US 12,014,562 B2
Method and system for automatic speaker framing in video applications
Morten Smidt Proschowsky, Værløse (DK); Sui Kun Guan, Union City, CA (US); Nihit Rajendra Save, Mountain View, CA (US); and Aurangzeb Khan, Portola Valley, CA (US)
Assigned to GN AUDIO A/S, (DK)
Filed by GN Audio A/S, Ballerup (DK)
Filed on Feb. 24, 2021, as Appl. No. 17/184,558.
Prior Publication US 2022/0269882 A1, Aug. 25, 2022
Int. Cl. G06K 9/00 (2022.01); G06T 7/20 (2017.01); G06T 7/70 (2017.01); G06V 10/25 (2022.01); G06V 20/40 (2022.01); G06V 40/10 (2022.01); G10L 17/00 (2013.01); G10L 25/57 (2013.01); H04N 5/262 (2006.01); H04R 1/40 (2006.01); H04R 3/00 (2006.01)

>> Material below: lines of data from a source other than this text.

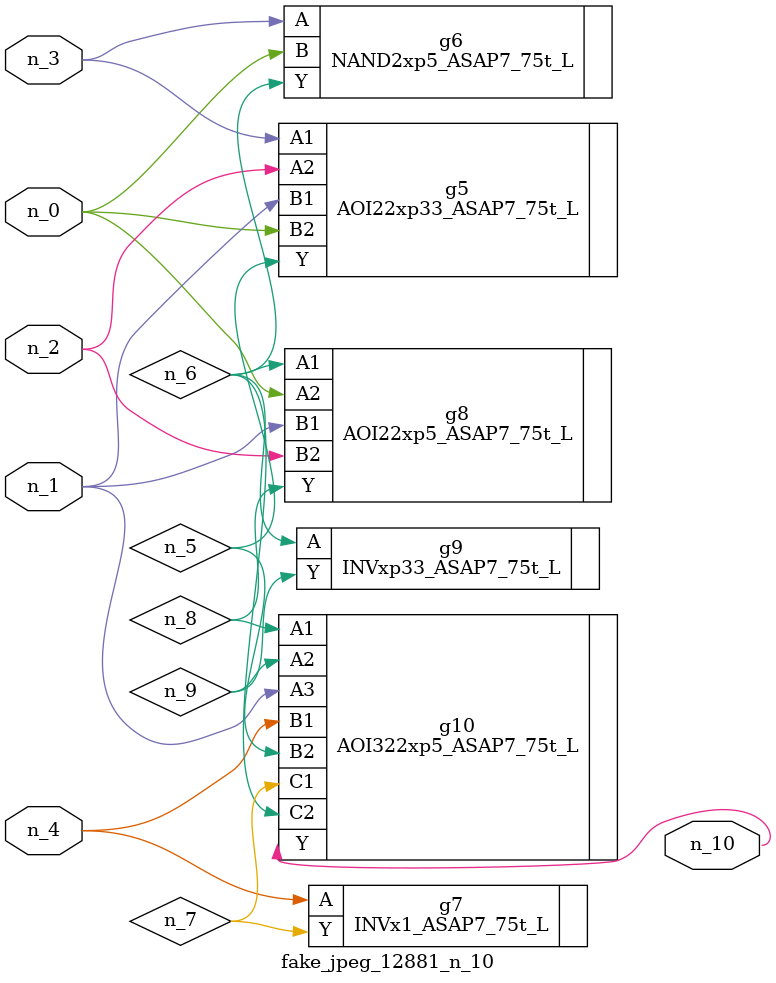
<source format=v>
module fake_jpeg_12881_n_10 (n_3, n_2, n_1, n_0, n_4, n_10);

input n_3;
input n_2;
input n_1;
input n_0;
input n_4;

output n_10;

wire n_8;
wire n_9;
wire n_6;
wire n_5;
wire n_7;

AOI22xp33_ASAP7_75t_L g5 ( 
.A1(n_3),
.A2(n_2),
.B1(n_1),
.B2(n_0),
.Y(n_5)
);

NAND2xp5_ASAP7_75t_L g6 ( 
.A(n_3),
.B(n_0),
.Y(n_6)
);

INVx1_ASAP7_75t_L g7 ( 
.A(n_4),
.Y(n_7)
);

AOI22xp5_ASAP7_75t_L g8 ( 
.A1(n_6),
.A2(n_0),
.B1(n_1),
.B2(n_2),
.Y(n_8)
);

AOI322xp5_ASAP7_75t_L g10 ( 
.A1(n_8),
.A2(n_9),
.A3(n_1),
.B1(n_4),
.B2(n_5),
.C1(n_7),
.C2(n_6),
.Y(n_10)
);

INVxp33_ASAP7_75t_L g9 ( 
.A(n_6),
.Y(n_9)
);


endmodule
</source>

CPC G06V 40/10 (2022.01) [G06T 7/20 (2013.01); G06T 7/70 (2017.01); G06V 10/25 (2022.01); G06V 20/49 (2022.01); G10L 17/00 (2013.01); G10L 25/57 (2013.01); H04N 5/2628 (2013.01); G06T 2207/10016 (2013.01); G06T 2207/20084 (2013.01); G06T 2207/20132 (2013.01); G06T 2207/30196 (2013.01); H04R 1/406 (2013.01); H04R 3/005 (2013.01)] 13 Claims
OG exemplary drawing
 
1. A method for framing video, comprising:
associating a current region-of-interest (ROI) corresponding to video of a scene being imaged;
detecting audio signals associated with the scene;
determining active speakers in the scene based on the detected audio signals;
performing a reframing operation comprising dynamically calculating a target region of interest (ROI), wherein
the target ROI is generated based on coordinates associated with a bounding box calculated for the determined active speakers in the scene, and
the target ROI is expanded to include a non-speaker when the target ROI crops the non-speaker;
calculating a degree of overlap between the current ROI and the target ROI, wherein the calculating the degree of overlap between the current ROI of the target ROI comprises determining an intersection over union (IoU) between the current ROI and the target ROI; and
based on the calculated degree of overlap, transitioning to the target ROI from the current ROI using one of a cutover transition technique and a smooth transition technique.